● **Task details**
Reproduce every line of the material verbatim and in its original order, with the same line breaks, spelling, punctuation and languages.

● **Source data**
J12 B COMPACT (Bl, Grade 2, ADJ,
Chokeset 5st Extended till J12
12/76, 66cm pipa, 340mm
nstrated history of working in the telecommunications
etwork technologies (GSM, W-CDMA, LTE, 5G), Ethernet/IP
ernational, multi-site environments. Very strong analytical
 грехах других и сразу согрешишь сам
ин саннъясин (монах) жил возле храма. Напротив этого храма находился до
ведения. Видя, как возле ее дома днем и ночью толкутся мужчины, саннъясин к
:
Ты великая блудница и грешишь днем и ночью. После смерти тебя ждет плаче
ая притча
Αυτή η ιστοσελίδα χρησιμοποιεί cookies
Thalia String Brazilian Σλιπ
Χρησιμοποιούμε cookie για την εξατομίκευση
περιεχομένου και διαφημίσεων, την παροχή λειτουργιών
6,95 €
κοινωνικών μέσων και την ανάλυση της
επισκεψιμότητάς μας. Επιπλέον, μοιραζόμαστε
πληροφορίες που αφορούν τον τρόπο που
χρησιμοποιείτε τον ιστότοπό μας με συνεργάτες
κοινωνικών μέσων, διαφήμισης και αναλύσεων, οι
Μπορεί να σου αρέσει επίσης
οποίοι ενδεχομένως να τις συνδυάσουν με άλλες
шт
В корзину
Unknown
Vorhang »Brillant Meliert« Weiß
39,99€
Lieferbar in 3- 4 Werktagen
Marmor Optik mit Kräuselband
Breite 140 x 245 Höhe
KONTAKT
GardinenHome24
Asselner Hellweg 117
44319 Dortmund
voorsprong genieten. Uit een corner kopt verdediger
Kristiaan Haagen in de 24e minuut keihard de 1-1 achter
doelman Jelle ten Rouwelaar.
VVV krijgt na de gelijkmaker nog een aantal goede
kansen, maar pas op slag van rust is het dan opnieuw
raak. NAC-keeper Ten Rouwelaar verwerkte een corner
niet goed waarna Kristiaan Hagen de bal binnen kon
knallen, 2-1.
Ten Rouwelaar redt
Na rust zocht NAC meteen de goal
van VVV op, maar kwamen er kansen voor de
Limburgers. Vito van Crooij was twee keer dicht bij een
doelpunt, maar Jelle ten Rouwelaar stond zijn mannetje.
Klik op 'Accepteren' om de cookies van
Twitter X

● **Answer to this exercise**
J12 B COMPACT (Bl, Grade 2, ADJ,
Chokeset 5st Extended till J12
12/76, 66cm pipa, 340mm
nstrated history of working in the telecommunications
etwork technologies (GSM, W-CDMA, LTE, 5G), Ethernet/IP
ernational, multi-site environments. Very strong analytical
 грехах других и сразу согрешишь сам
ин саннъясин (монах) жил возле храма. Напротив этого храма находился до
ведения. Видя, как возле ее дома днем и ночью толкутся мужчины, саннъясин к
:
Ты великая блудница и грешишь днем и ночью. После смерти тебя ждет плаче
ая притча
Αυτή η ιστοσελίδα χρησιμοποιεί cookies
Thalia String Brazilian Σλιπ
Χρησιμοποιούμε cookie για την εξατομίκευση
περιεχομένου και διαφημίσεων, την παροχή λειτουργιών
6,95 €
κοινωνικών μέσων και την ανάλυση της
επισκεψιμότητάς μας. Επιπλέον, μοιραζόμαστε
πληροφορίες που αφορούν τον τρόπο που
χρησιμοποιείτε τον ιστότοπό μας με συνεργάτες
κοινωνικών μέσων, διαφήμισης και αναλύσεων, οι
Μπορεί να σου αρέσει επίσης
οποίοι ενδεχομένως να τις συνδυάσουν με άλλες
шт
В корзину
Unknown
Vorhang »Brillant Meliert« Weiß
39,99€
Lieferbar in 3- 4 Werktagen
Marmor Optik mit Kräuselband
Breite 140 x 245 Höhe
KONTAKT
GardinenHome24
Asselner Hellweg 117
44319 Dortmund
voorsprong genieten. Uit een corner kopt verdediger
Kristiaan Haagen in de 24e minuut keihard de 1-1 achter
doelman Jelle ten Rouwelaar.
VVV krijgt na de gelijkmaker nog een aantal goede
kansen, maar pas op slag van rust is het dan opnieuw
raak. NAC-keeper Ten Rouwelaar verwerkte een corner
niet goed waarna Kristiaan Hagen de bal binnen kon
knallen, 2-1.
Ten Rouwelaar redt
Na rust zocht NAC meteen de goal
van VVV op, maar kwamen er kansen voor de
Limburgers. Vito van Crooij was twee keer dicht bij een
doelpunt, maar Jelle ten Rouwelaar stond zijn mannetje.
Klik op 'Accepteren' om de cookies van
Twitter X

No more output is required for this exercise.